Филеры, следовавшие за Лопухиным неотступно, не зафиксировали каких-либо контактов «Француза» (такая кличка была присвоена бывшему директору департамента полиции за его манеру весьма франтовато одеваться), в Британском музее сделал заказ, выписав десяток американских журналов и книг, связанных с валютно— финансовой системой Северо-Американских Соединенных Штатов, вышел на Пиккадилли, внимательно посмотрел афишу театров, взял билет в ложу на спектакль по пьесе Бернарда Шоу, вернулся в отель и больше из него не выходил.
Назавтра с утра пошел в Британский музей, до двух часов работал, в три часа отправился в банк Ллойда, заехав предварительно в отель, чтобы переодеться в темный сюртук, как того требовал протокол.
Лишь на четвертый день филеры зафиксировали приход в отель «Канот» Савинкова, главный бомбист, Чернов и Зензинов прибыли в Лондон, прочитав коротенькое сообщение в «Гардиан» о прибытии вице-директора Петербургского банка для «консультаций о координации совместных операций на Дальнем Востоке и в Персии» — в свете недавнего англо-русского соглашения в Ревеле.
Савинков вошел в отель утром, швейцар провел его в холл, камин, кресла вокруг столиков, картины французских художников (аляповатая мазня, сплошной туман, ясное дело, импрессионисты, рисовать не умеют, выдрючиваются), осведомился, что будет пить гость, выслушав заказ — херес и миндаль в соли, — сдержанно поклонился, выплыл, Савинков подошел к портье в маршальской фуражке, попросил соединить его с аппаратом «мистера Лопухина», представился, сказал, что ждет внизу, будет весьма обязан Алексею Александровичу, если тот уделит пять минут, чтобы договориться о встрече на вечер.
Филер, знавший — с грехом пополам — язык, вошел в отель следом за Савинковым, устроился за соседним столиком.
Лопухин спустился в холл, сразу же узнал Савинкова, впился в его лицо своими пронзительно-черными глазами, заметно побледнел, Савинков, наоборот, улыбнулся бывшему директору департамента полиции, протянул ему свою девичью ладонь с безжизненно длинными пальцами, рукопожатие его тем не менее было цепким и сухим.
— Алексей Александрович, — сказал он, — за вами поставлена слежка. Этот господин, — Савинков кивнул на филера, — один из трех, кто вас постоянно сопровождает. Впрочем возможно, это ваша охрана?

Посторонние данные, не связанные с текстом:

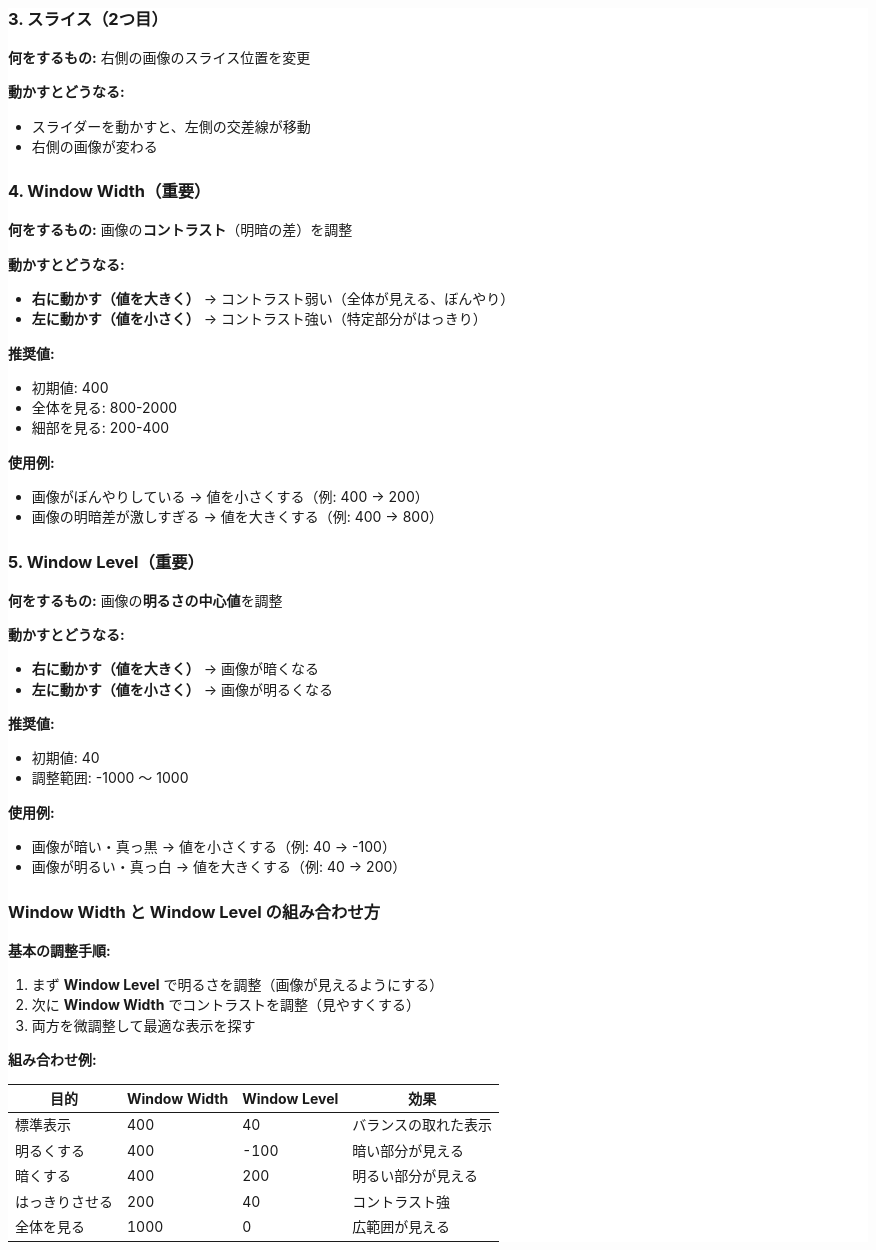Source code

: ### 3. スライス（2つ目）

**何をするもの:** 右側の画像のスライス位置を変更

**動かすとどうなる:**
- スライダーを動かすと、左側の交差線が移動
- 右側の画像が変わる

### 4. Window Width（重要）

**何をするもの:** 画像の**コントラスト**（明暗の差）を調整

**動かすとどうなる:**
- **右に動かす（値を大きく）** → コントラスト弱い（全体が見える、ぼんやり）
- **左に動かす（値を小さく）** → コントラスト強い（特定部分がはっきり）

**推奨値:**
- 初期値: 400
- 全体を見る: 800-2000
- 細部を見る: 200-400

**使用例:**
- 画像がぼんやりしている → 値を小さくする（例: 400 → 200）
- 画像の明暗差が激しすぎる → 値を大きくする（例: 400 → 800）

### 5. Window Level（重要）

**何をするもの:** 画像の**明るさの中心値**を調整

**動かすとどうなる:**
- **右に動かす（値を大きく）** → 画像が暗くなる
- **左に動かす（値を小さく）** → 画像が明るくなる

**推奨値:**
- 初期値: 40
- 調整範囲: -1000 〜 1000

**使用例:**
- 画像が暗い・真っ黒 → 値を小さくする（例: 40 → -100）
- 画像が明るい・真っ白 → 値を大きくする（例: 40 → 200）

### Window Width と Window Level の組み合わせ方

**基本の調整手順:**
1. まず **Window Level** で明るさを調整（画像が見えるようにする）
2. 次に **Window Width** でコントラストを調整（見やすくする）
3. 両方を微調整して最適な表示を探す

**組み合わせ例:**

| 目的 | Window Width | Window Level | 効果 |
|------|--------------|--------------|------|
| 標準表示 | 400 | 40 | バランスの取れた表示 |
| 明るくする | 400 | -100 | 暗い部分が見える |
| 暗くする | 400 | 200 | 明るい部分が見える |
| はっきりさせる | 200 | 40 | コントラスト強 |
| 全体を見る | 1000 | 0 | 広範囲が見える |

Лопухин резко оборотился, филер, замерев, сидел, уткнувшись в газету.
— В ресторан он за нами не пойдет, — усмешливо продолжил Савинков. — Их же в черном теле держат, сплошная подотчетность у страдальцев, так что давайте обговорим наш план за трапезой.
Как только бывший директор департамента полиции и бомбист, приговоренный к повешению, покинули отель, филер пробкой выскочил из холла.

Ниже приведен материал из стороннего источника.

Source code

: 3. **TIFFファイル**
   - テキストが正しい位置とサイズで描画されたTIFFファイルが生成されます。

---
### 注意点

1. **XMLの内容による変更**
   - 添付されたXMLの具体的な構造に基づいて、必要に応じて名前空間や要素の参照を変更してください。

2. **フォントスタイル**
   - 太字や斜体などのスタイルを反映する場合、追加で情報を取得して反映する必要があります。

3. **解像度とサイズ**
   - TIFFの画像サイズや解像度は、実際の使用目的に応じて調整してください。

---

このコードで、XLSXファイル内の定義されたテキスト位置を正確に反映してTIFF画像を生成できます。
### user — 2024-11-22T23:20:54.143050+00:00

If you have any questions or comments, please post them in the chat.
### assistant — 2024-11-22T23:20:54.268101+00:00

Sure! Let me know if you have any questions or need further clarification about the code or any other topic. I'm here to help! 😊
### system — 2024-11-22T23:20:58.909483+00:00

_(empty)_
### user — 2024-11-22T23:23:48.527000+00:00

…Когда назавтра завершились официальные переговоры Лопухина, возле банка его поджидал в кебе Зензинов, в прошлом террорист, ныне член ЦК, отвечавший за финансы и нелегальную транспортировку в Россию партийной литературы.

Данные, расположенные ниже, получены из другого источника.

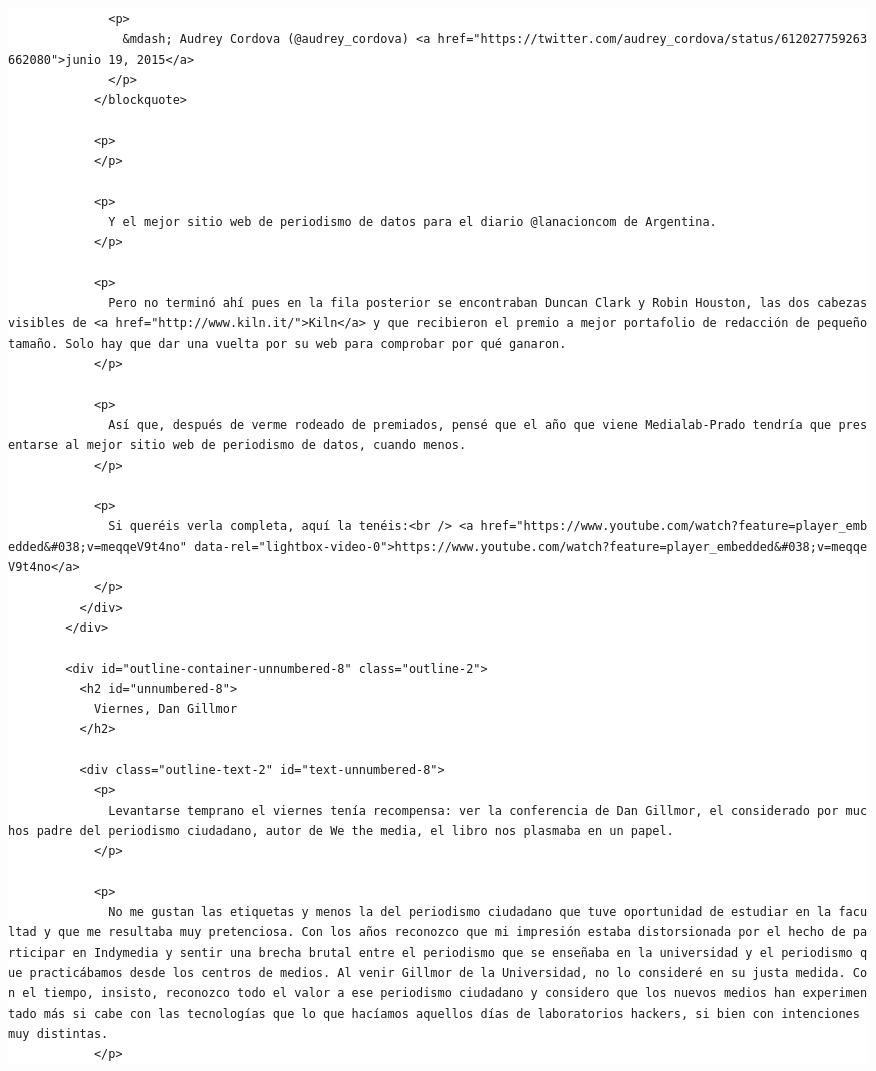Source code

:                   <p>
                    &mdash; Audrey Cordova (@audrey_cordova) <a href="https://twitter.com/audrey_cordova/status/612027759263662080">junio 19, 2015</a>
                  </p>
                </blockquote>
                
                <p>
                </p>
                
                <p>
                  Y el mejor sitio web de periodismo de datos para el diario @lanacioncom de Argentina.
                </p>
                
                <p>
                  Pero no terminó ahí pues en la fila posterior se encontraban Duncan Clark y Robin Houston, las dos cabezas visibles de <a href="http://www.kiln.it/">Kiln</a> y que recibieron el premio a mejor portafolio de redacción de pequeño tamaño. Solo hay que dar una vuelta por su web para comprobar por qué ganaron.
                </p>
                
                <p>
                  Así que, después de verme rodeado de premiados, pensé que el año que viene Medialab-Prado tendría que presentarse al mejor sitio web de periodismo de datos, cuando menos.
                </p>
                
                <p>
                  Si queréis verla completa, aquí la tenéis:<br /> <a href="https://www.youtube.com/watch?feature=player_embedded&#038;v=meqqeV9t4no" data-rel="lightbox-video-0">https://www.youtube.com/watch?feature=player_embedded&#038;v=meqqeV9t4no</a>
                </p>
              </div>
            </div>
            
            <div id="outline-container-unnumbered-8" class="outline-2">
              <h2 id="unnumbered-8">
                Viernes, Dan Gillmor
              </h2>
              
              <div class="outline-text-2" id="text-unnumbered-8">
                <p>
                  Levantarse temprano el viernes tenía recompensa: ver la conferencia de Dan Gillmor, el considerado por muchos padre del periodismo ciudadano, autor de We the media, el libro nos plasmaba en un papel.
                </p>
                
                <p>
                  No me gustan las etiquetas y menos la del periodismo ciudadano que tuve oportunidad de estudiar en la facultad y que me resultaba muy pretenciosa. Con los años reconozco que mi impresión estaba distorsionada por el hecho de participar en Indymedia y sentir una brecha brutal entre el periodismo que se enseñaba en la universidad y el periodismo que practicábamos desde los centros de medios. Al venir Gillmor de la Universidad, no lo consideré en su justa medida. Con el tiempo, insisto, reconozco todo el valor a ese periodismo ciudadano y considero que los nuevos medios han experimentado más si cabe con las tecnologías que lo que hacíamos aquellos días de laboratorios hackers, si bien con intenciones muy distintas.
                </p>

Он привез Лопухина не на Чаринг-кросс, справедливо полагая, что Петербургу известен адрес явочной квартиры партии, а в район Хайгета, в ресторанчик, который содержал симпатизант партии, выходец из Киева, женившийся на англичанке. На двери висела табличка, уведомлявшая, что ресторан откроется в восемь часов вечера, никого посторонних, таким образом, не было, только секретари ЦК Чернов, Зензинов и Савинков, всех троих Лопухин знал с девятьсот четвертого года, по фотографиям, ничуть не изменились, только разве Чернов несколько осунулся; хотя неудивительно: партию обвиняют в том, что одним из ее руководителей был полицейский провокатор, — это косвенное обвинение и самого ЦК хороша революционная партия, которая допустила в свои ряды агента, ну и атмосфера у революционеров, если они многие годы жили бок о бок с предателем, напрочь отвергая все те обвинения, которые выдвигались против Азефа в течение последних четырех лет.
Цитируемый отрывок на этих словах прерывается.